= Task =
Copy all of the records below verbatim.

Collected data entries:

=-=-=-=-=

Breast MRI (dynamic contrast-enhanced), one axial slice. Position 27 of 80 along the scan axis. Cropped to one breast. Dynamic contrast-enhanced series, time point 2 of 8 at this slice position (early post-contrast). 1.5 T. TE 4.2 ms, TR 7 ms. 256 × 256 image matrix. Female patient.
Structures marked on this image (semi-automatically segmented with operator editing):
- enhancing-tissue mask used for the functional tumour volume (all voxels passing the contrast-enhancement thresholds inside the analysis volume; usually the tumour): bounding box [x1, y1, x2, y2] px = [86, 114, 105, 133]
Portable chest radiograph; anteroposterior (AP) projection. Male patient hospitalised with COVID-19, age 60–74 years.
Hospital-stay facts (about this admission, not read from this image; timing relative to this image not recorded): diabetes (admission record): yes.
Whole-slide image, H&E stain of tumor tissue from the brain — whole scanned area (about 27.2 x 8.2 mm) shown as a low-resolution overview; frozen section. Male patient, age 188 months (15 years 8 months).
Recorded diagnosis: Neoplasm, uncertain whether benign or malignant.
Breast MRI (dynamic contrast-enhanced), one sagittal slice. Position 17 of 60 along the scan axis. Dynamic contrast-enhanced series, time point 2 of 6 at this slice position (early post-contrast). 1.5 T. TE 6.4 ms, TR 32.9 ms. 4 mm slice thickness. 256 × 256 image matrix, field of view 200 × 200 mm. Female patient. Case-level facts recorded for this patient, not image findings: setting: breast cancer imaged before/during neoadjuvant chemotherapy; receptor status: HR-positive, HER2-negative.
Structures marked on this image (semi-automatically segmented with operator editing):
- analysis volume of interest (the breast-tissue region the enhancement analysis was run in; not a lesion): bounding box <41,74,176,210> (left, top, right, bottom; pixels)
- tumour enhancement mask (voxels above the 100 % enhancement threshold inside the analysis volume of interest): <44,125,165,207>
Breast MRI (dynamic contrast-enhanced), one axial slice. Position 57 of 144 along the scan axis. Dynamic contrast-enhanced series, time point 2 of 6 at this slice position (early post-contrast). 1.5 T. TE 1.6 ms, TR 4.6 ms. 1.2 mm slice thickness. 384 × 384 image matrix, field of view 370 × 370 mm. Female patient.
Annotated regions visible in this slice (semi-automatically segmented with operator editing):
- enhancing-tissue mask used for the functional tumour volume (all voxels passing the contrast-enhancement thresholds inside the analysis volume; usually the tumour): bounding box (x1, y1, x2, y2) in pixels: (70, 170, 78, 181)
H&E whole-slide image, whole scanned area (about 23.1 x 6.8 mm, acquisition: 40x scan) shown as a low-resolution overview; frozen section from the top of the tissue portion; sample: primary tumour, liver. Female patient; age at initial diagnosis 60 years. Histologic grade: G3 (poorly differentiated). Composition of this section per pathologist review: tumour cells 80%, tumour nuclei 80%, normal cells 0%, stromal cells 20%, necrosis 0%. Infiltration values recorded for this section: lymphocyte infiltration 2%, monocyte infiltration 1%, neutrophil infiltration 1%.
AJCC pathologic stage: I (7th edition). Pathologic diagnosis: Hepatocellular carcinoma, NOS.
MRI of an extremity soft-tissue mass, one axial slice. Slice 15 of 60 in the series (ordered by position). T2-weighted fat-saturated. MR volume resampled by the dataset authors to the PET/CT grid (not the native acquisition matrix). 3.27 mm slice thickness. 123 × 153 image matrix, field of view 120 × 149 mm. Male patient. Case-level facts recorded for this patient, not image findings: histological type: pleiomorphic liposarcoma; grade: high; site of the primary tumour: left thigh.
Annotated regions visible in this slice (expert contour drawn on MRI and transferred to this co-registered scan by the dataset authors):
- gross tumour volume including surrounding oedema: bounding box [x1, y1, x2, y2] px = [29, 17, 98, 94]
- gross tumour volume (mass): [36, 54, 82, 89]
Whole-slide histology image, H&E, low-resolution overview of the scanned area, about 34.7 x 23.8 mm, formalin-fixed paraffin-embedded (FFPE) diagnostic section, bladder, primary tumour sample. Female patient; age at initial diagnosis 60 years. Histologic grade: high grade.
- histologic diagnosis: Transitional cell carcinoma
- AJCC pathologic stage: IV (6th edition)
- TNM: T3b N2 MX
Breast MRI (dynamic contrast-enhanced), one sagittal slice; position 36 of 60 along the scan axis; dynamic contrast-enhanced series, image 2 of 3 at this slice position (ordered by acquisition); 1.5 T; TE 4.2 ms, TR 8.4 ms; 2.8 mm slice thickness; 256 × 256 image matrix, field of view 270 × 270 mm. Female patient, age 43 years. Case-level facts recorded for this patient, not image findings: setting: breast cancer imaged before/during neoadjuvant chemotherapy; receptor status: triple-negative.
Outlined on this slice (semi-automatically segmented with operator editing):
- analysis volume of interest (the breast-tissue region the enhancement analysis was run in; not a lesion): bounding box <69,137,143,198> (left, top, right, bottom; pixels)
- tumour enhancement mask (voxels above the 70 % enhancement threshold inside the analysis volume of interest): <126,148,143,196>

=-=-=-=-=

= Answer section =
Breast MRI (dynamic contrast-enhanced), one axial slice. Position 27 of 80 along the scan axis. Cropped to one breast. Dynamic contrast-enhanced series, time point 2 of 8 at this slice position (early post-contrast). 1.5 T. TE 4.2 ms, TR 7 ms. 256 × 256 image matrix. Female patient.
Structures marked on this image (semi-automatically segmented with operator editing):
- enhancing-tissue mask used for the functional tumour volume (all voxels passing the contrast-enhancement thresholds inside the analysis volume; usually the tumour): bounding box [x1, y1, x2, y2] px = [86, 114, 105, 133]
Portable chest radiograph; anteroposterior (AP) projection. Male patient hospitalised with COVID-19, age 60–74 years.
Hospital-stay facts (about this admission, not read from this image; timing relative to this image not recorded): diabetes (admission record): yes.
Whole-slide image, H&E stain of tumor tissue from the brain — whole scanned area (about 27.2 x 8.2 mm) shown as a low-resolution overview; frozen section. Male patient, age 188 months (15 years 8 months).
Recorded diagnosis: Neoplasm, uncertain whether benign or malignant.
Breast MRI (dynamic contrast-enhanced), one sagittal slice. Position 17 of 60 along the scan axis. Dynamic contrast-enhanced series, time point 2 of 6 at this slice position (early post-contrast). 1.5 T. TE 6.4 ms, TR 32.9 ms. 4 mm slice thickness. 256 × 256 image matrix, field of view 200 × 200 mm. Female patient. Case-level facts recorded for this patient, not image findings: setting: breast cancer imaged before/during neoadjuvant chemotherapy; receptor status: HR-positive, HER2-negative.
Structures marked on this image (semi-automatically segmented with operator editing):
- analysis volume of interest (the breast-tissue region the enhancement analysis was run in; not a lesion): bounding box <41,74,176,210> (left, top, right, bottom; pixels)
- tumour enhancement mask (voxels above the 100 % enhancement threshold inside the analysis volume of interest): <44,125,165,207>
Breast MRI (dynamic contrast-enhanced), one axial slice. Position 57 of 144 along the scan axis. Dynamic contrast-enhanced series, time point 2 of 6 at this slice position (early post-contrast). 1.5 T. TE 1.6 ms, TR 4.6 ms. 1.2 mm slice thickness. 384 × 384 image matrix, field of view 370 × 370 mm. Female patient.
Annotated regions visible in this slice (semi-automatically segmented with operator editing):
- enhancing-tissue mask used for the functional tumour volume (all voxels passing the contrast-enhancement thresholds inside the analysis volume; usually the tumour): bounding box (x1, y1, x2, y2) in pixels: (70, 170, 78, 181)
H&E whole-slide image, whole scanned area (about 23.1 x 6.8 mm, acquisition: 40x scan) shown as a low-resolution overview; frozen section from the top of the tissue portion; sample: primary tumour, liver. Female patient; age at initial diagnosis 60 years. Histologic grade: G3 (poorly differentiated). Composition of this section per pathologist review: tumour cells 80%, tumour nuclei 80%, normal cells 0%, stromal cells 20%, necrosis 0%. Infiltration values recorded for this section: lymphocyte infiltration 2%, monocyte infiltration 1%, neutrophil infiltration 1%.
AJCC pathologic stage: I (7th edition). Pathologic diagnosis: Hepatocellular carcinoma, NOS.
MRI of an extremity soft-tissue mass, one axial slice. Slice 15 of 60 in the series (ordered by position). T2-weighted fat-saturated. MR volume resampled by the dataset authors to the PET/CT grid (not the native acquisition matrix). 3.27 mm slice thickness. 123 × 153 image matrix, field of view 120 × 149 mm. Male patient. Case-level facts recorded for this patient, not image findings: histological type: pleiomorphic liposarcoma; grade: high; site of the primary tumour: left thigh.
Annotated regions visible in this slice (expert contour drawn on MRI and transferred to this co-registered scan by the dataset authors):
- gross tumour volume including surrounding oedema: bounding box [x1, y1, x2, y2] px = [29, 17, 98, 94]
- gross tumour volume (mass): [36, 54, 82, 89]
Whole-slide histology image, H&E, low-resolution overview of the scanned area, about 34.7 x 23.8 mm, formalin-fixed paraffin-embedded (FFPE) diagnostic section, bladder, primary tumour sample. Female patient; age at initial diagnosis 60 years. Histologic grade: high grade.
- histologic diagnosis: Transitional cell carcinoma
- AJCC pathologic stage: IV (6th edition)
- TNM: T3b N2 MX
Breast MRI (dynamic contrast-enhanced), one sagittal slice; position 36 of 60 along the scan axis; dynamic contrast-enhanced series, image 2 of 3 at this slice position (ordered by acquisition); 1.5 T; TE 4.2 ms, TR 8.4 ms; 2.8 mm slice thickness; 256 × 256 image matrix, field of view 270 × 270 mm. Female patient, age 43 years. Case-level facts recorded for this patient, not image findings: setting: breast cancer imaged before/during neoadjuvant chemotherapy; receptor status: triple-negative.
Outlined on this slice (semi-automatically segmented with operator editing):
- analysis volume of interest (the breast-tissue region the enhancement analysis was run in; not a lesion): bounding box <69,137,143,198> (left, top, right, bottom; pixels)
- tumour enhancement mask (voxels above the 70 % enhancement threshold inside the analysis volume of interest): <126,148,143,196>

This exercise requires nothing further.